Because many (they think most) of the important signaling molecules in the PSD have now been identified and sequenced, Mary’s group has turned to the question of how they work together to create the delicate mechanisms of synaptic plasticity. An aspect of their approach to this involves development of computer simulations of synaptic signaling to help understand how the large number of signaling molecules present at the synapse may work together. They have been using MCell, a software package for stochastic simulation of biochemical processes in vivo. MCell was originally developed to model the events at the neuromuscular junction: acetylcholine release, diffusion, binding to acetylcholine receptors and the nicotinic acetylcholine channel kinetics. However, in collaboration with the MCell group at the Salk Institute, Mary’s group has been extending it so that it can be used for modeling of other biochemical processes. MCell uses a stochastic approach to simulating diffusion of individual molecules (ions) and their reactions in an arbitrarily shaped space. It requires the number and positions of all molecules, diffusion constants, binding and unbinding constants for all reactions and a description of the geometry where the process that is simulated takes place. Diffusion is performed in MCell as a random walk. During one time step each diffusing molecule moves in a randomly chosen direction and travels a distance that is randomly chosen from the theoretical diffusion distribution for the given diffusion coefficient of the molecule and the time step. Therefore, contrary to the majority of random walk algorithms, MCell does not use a lattice for diffusion. Reactions are also treated as stochastic events. The probability that two individual molecules bind is calculated from the binding rate. Only the molecules that come close enough during diffusion, as determined by the ray tracing algorithm, can possibly bind. Dissociation probability is determined from the dissociation rate. Virtually any geometry within which diffusion and reaction take place can be specified, which gives MCell a significant advantage in simulation of in vivo processes over the traditional approaches based on partial differential equations.

Discussions

After the informal presentations, free-ranging discussions ensued. Some points raised include the following:

  • There seem to be two perspectives in this area: (1) assume that chemical substances can be treated as billiard balls, like a dilute gas, and (2) assume that the spatial environment is highly constrained spatially and take structure/space into account.
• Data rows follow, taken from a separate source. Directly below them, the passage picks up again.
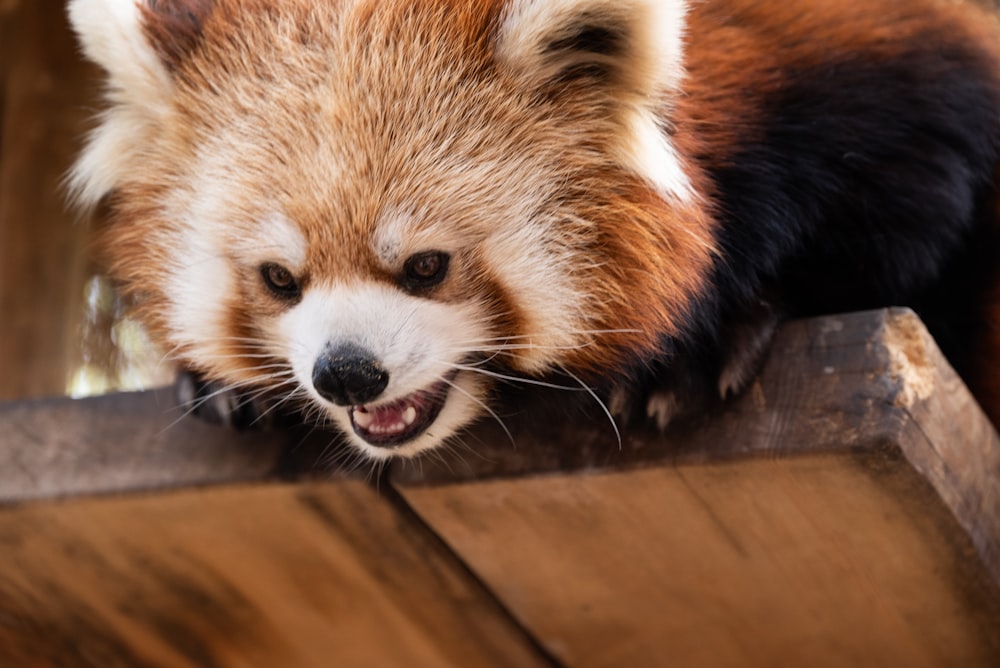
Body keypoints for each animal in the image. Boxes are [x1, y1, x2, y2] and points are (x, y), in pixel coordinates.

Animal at [66, 0, 1000, 460]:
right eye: (278, 279)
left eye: (428, 267)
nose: (347, 374)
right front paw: (220, 381)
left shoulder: (880, 75)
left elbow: (914, 218)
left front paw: (704, 341)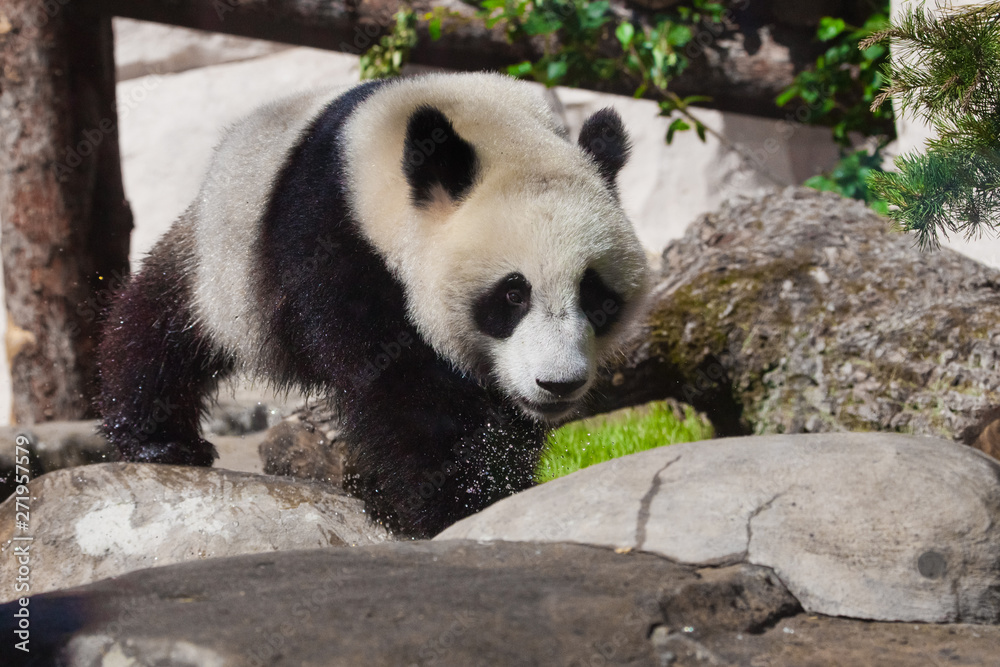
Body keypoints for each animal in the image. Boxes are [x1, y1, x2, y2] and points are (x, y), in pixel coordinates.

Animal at [98, 72, 649, 538]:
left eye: (594, 295)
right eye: (513, 294)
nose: (559, 384)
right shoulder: (336, 241)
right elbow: (401, 387)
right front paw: (454, 502)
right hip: (223, 260)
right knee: (161, 327)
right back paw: (159, 440)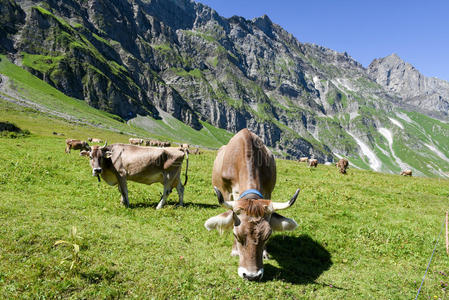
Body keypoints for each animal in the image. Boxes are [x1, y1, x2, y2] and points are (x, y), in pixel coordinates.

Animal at [205, 129, 300, 282]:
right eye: (236, 235)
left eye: (268, 235)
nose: (251, 275)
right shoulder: (227, 192)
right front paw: (234, 250)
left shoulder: (268, 192)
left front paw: (265, 253)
  • It is surely a mistake to assume that all spatially homogeneous problems can be described using the same language or models. Eric Mjolsness suggests we may be able to semantically integrate different descriptions.
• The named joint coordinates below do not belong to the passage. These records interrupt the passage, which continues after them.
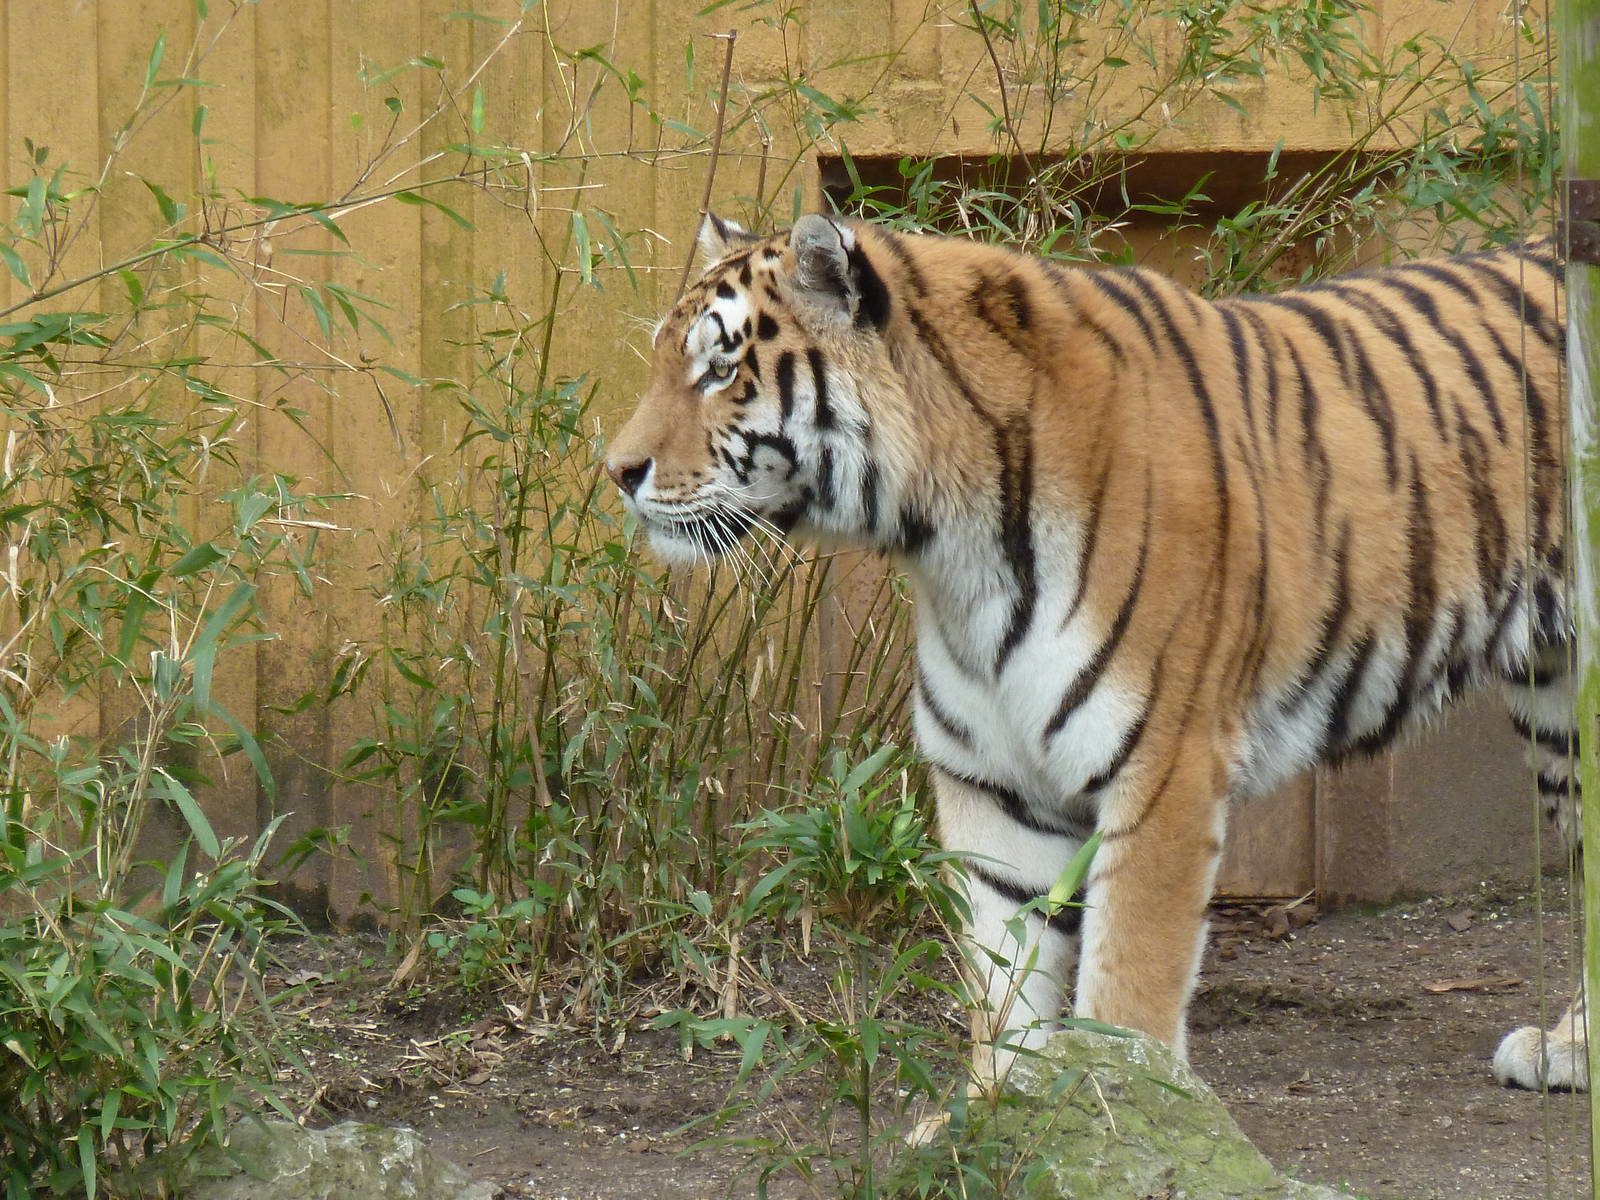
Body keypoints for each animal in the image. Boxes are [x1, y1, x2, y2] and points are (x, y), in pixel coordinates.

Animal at [605, 211, 1584, 1099]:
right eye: (659, 360)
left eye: (720, 368)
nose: (616, 471)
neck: (950, 548)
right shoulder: (990, 783)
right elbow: (1005, 991)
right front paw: (996, 1126)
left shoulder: (1166, 768)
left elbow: (1127, 987)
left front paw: (1141, 1123)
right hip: (1560, 705)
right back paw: (1571, 1052)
  • We may want to organize work around some representative case studies, to focus discussions and continued research.
  • There are other stochastic simulation packages available and people working in the area, and also involving combining stochastic simulation with spatial geometry (like MCell does). These people were not really well represented here. Perhaps it would be a good idea to organize a workshop on the topic and invite others, such as Steve Andrews (Smoldyn), Steve Plimpton (ChemCell), Tom Bartol and Joel Stiles (MCell), and others.